PII-006 - PHARMACODYNAMIC MODELS AS EARLY PREDICTORS OF WEIGHT LOSS EFFICACY IN EARLY-PHASE CLINICAL RESEARCH

C. Dehn¹, E. Ridolfi²; ¹Evolution Research Group, New Providence, NJ, United States of America, ²Evolution Research Group (ERG), New Providence, NJ, United States of America.

Background: In early-phase clinical trials, study durations and drug exposures are brief, making it difficult to observe early signals of efficacy from endpoints such as weight loss that require time for measurable change to occur. Identifying pharmacodynamic (PD) models that can predict efficacy as surrogates for weight loss could streamline drug development and accelerate decision-making processes.

Methods: A broad literature search was conducted to identify potential PD models that could serve as early indicators of efficacy in early-phase development of weight-loss therapies. The search revealed several promising methodologies, including circulating, behavioral, and body composition biomarkers. Relevant studies were analyzed based on their ability to detect signals predicting weight-loss efficacy, even before significant weight changes occurred.

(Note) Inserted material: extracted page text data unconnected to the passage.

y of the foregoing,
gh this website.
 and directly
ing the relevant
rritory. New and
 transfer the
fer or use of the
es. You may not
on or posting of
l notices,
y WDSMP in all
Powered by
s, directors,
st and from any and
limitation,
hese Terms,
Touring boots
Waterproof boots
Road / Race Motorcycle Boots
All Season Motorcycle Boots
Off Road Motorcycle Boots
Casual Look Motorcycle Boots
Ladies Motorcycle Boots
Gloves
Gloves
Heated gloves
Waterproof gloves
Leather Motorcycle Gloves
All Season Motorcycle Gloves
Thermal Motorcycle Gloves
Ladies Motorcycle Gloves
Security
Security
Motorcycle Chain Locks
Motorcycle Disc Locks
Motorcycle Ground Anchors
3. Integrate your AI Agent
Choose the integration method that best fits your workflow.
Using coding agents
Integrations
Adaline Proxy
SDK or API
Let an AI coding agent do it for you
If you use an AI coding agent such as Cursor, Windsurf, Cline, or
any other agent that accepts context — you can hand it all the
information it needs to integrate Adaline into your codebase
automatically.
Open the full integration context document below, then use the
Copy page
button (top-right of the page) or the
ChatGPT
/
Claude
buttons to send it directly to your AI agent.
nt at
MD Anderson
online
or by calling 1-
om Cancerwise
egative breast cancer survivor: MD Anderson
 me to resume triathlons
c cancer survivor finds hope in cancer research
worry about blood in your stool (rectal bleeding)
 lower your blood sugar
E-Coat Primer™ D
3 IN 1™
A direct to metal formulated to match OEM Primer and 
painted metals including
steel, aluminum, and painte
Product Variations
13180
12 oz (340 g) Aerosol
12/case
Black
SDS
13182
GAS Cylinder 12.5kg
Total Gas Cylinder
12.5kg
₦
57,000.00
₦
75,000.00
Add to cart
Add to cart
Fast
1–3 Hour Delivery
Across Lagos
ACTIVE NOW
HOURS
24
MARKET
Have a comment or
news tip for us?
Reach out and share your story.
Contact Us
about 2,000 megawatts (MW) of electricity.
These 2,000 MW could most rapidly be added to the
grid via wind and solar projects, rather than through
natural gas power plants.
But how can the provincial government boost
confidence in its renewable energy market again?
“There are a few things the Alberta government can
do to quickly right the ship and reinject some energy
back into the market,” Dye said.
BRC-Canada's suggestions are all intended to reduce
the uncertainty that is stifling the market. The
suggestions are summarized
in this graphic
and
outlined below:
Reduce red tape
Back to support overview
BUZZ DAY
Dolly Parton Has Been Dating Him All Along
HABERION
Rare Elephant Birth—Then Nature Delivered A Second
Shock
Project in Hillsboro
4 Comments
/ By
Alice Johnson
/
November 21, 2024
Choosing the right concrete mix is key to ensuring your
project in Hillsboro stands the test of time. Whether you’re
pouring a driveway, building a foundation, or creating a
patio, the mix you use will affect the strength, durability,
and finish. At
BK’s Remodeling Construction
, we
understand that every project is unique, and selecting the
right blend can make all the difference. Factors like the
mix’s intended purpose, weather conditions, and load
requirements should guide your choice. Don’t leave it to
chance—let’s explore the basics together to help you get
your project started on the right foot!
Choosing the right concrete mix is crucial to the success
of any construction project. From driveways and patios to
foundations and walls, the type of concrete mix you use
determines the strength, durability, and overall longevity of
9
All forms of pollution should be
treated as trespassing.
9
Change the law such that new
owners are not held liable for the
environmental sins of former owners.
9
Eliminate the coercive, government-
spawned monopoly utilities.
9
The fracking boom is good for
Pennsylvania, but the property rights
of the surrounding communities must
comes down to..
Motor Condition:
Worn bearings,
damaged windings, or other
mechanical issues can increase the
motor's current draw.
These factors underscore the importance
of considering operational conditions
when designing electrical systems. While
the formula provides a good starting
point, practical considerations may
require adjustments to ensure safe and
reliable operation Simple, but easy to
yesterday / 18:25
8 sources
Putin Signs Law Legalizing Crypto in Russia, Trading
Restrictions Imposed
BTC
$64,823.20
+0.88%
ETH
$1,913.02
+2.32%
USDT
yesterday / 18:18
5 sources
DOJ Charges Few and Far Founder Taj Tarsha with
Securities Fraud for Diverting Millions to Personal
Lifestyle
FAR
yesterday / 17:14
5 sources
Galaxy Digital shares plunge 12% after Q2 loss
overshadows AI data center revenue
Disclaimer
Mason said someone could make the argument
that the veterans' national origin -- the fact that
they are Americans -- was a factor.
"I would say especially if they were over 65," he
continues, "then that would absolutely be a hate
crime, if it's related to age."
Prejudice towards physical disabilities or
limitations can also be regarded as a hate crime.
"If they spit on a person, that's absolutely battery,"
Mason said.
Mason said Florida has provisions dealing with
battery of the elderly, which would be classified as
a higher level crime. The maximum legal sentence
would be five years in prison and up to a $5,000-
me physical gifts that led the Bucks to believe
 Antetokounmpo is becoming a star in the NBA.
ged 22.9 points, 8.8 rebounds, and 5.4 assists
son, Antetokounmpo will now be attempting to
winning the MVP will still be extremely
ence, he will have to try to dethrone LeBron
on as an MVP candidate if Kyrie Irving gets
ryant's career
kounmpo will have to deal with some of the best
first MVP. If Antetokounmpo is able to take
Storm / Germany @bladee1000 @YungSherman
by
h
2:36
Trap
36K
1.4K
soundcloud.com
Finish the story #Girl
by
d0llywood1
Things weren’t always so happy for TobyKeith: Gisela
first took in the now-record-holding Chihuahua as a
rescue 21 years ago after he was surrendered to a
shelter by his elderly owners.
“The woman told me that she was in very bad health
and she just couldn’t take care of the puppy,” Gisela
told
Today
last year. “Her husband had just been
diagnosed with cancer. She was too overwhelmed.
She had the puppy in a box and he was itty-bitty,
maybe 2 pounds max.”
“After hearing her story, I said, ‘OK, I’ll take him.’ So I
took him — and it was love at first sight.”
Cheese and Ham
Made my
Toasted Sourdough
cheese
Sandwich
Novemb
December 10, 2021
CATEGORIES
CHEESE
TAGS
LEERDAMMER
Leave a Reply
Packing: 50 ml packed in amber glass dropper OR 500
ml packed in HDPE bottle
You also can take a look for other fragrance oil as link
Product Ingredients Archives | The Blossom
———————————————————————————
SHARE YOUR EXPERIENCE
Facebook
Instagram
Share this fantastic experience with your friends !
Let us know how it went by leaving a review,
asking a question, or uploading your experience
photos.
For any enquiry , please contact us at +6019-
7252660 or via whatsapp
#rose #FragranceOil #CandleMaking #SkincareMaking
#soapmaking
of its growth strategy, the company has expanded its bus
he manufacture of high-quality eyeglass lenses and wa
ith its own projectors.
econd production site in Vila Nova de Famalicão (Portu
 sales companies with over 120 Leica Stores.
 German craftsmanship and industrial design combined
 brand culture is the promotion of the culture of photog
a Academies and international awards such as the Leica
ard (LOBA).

Results: 1. Blood Ketones: Elevated blood ketones, particularly β-hydroxybutyrate, were identified as markers of enhanced fat oxidation. Studies showed significant increases in ketones within one to two weeks of ketogenic interventions, correlating with long-term weight loss.
2. Indirect Calorimetry: Changes detected by indirect calorimetry were shown to precede measurable weight loss. These metabolic shifts were observed in response to pharmacologic interventions and dietary changes.
3. Universal Eating Monitor (UEM): Early-phase studies demonstrated that behavioral changes in food intake and satiety measured via UEM were associated with the appetite-suppressing effects of weight-loss therapies.
4. Gut Hormones: Modulation of gut hormones such as GLP-1 and PYY was predictive of reduced caloric intake and subsequent weight loss in early phase trials.
5. Body Composition: Techniques like DEXA and MRI detected reductions in fat mass and changes in body composition with as little as two to four weeks of exposure to weight-loss therapies, even before overall weight loss was measurable.

Conclusion: Pharmacodynamic models offer valuable early-phase indicators of weight-loss efficacy. Incorporating these markers into early-phase clinical trials can accelerate the identification of effective weight-loss therapies by providing early signals of therapeutic efficacy before significant weight loss is observed.